Agent wants to use Tool
         |
         v
  Is agent status active?
  (suspended or disabled)
         |
    YES  |  NO --> deny immediately
         |
         v
  Is there a binding between
  this agent and this tool?
  (SDK agents only; MCP agents
  are auto-bound)
         |
    YES  |  NO --> deny (no binding)
         |
         v
  Load enabled policies,
  ordered by priority ASC
         |
         v
  For each policy:
  Does agent_selector match?  AND
  Does tool_selector match?
         |
  First  |  No match for any policy
  match  |
    |    +---> default_deny
    v
  Apply outcome:
  allow / deny / approval_required
         |
         v
  Record evaluation (always)
         |
         v
  Return decision to caller

The caller — your agent runtime or the MCP proxy — is responsible for acting on the decision. Surface records the decision but does not itself execute or block the tool.


Workspace lifecycle#

Deleting a workspace is reversible for 30 days. POST /v1/organisation/delete soft-deletes the workspace: API keys stop working immediately, but the data is kept and the workspace can be recovered with POST /v1/organisation/restore (see the API reference).
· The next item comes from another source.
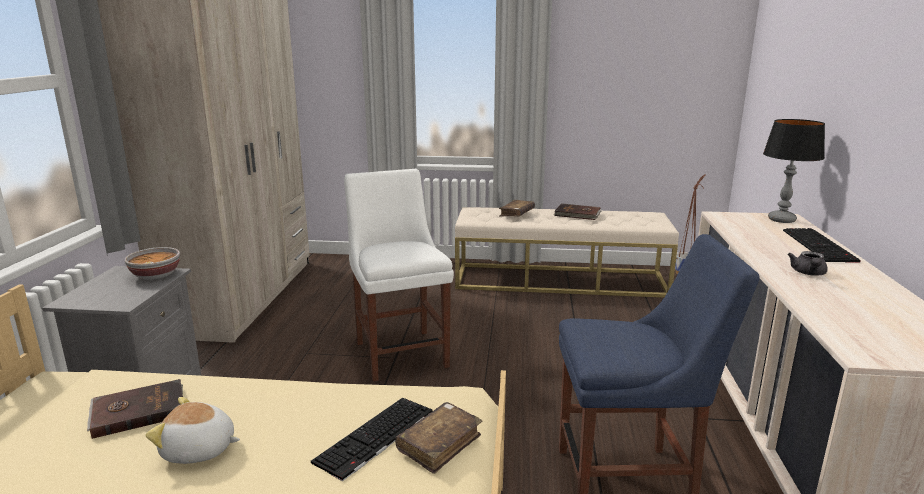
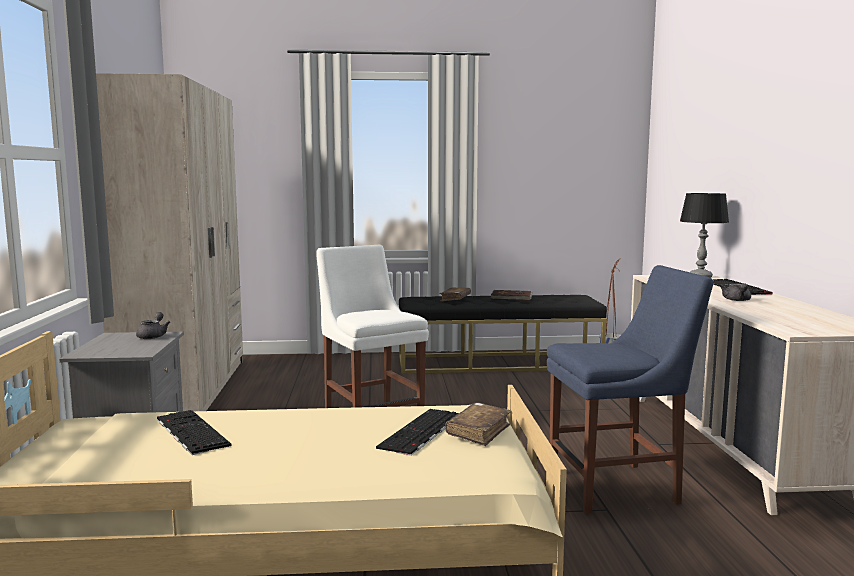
camera: 10 degrees left, 10 degrees down
brown book [87,379,183,439] -> keyboard [157,410,231,455]
bowl [125,247,180,280] -> grey teapot [136,312,170,339]
plush toy [145,397,240,464] -> none
beige bench [455,207,679,298] -> black bench [399,295,607,374]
The original API key remains valid for restore requests during this window — keep it somewhere safe if you might want the workspace back.

After 30 days the workspace and all its data are permanently removed.


Security and Local Mode#

BlackLake runs on localhost over HTTP. This is safe for local development — the API and dashboard are only accessible from your machine.

Do not expose ports 3100 or 3200 to your network. If you need remote access to your governance data, use the cloud console at console.blacklake.systems.

Webhook signing secrets and API keys are stored in the local SQLite database at ~/.blacklake/blacklake.db. This file is not encrypted. For production use with sensitive data, connect to the cloud console.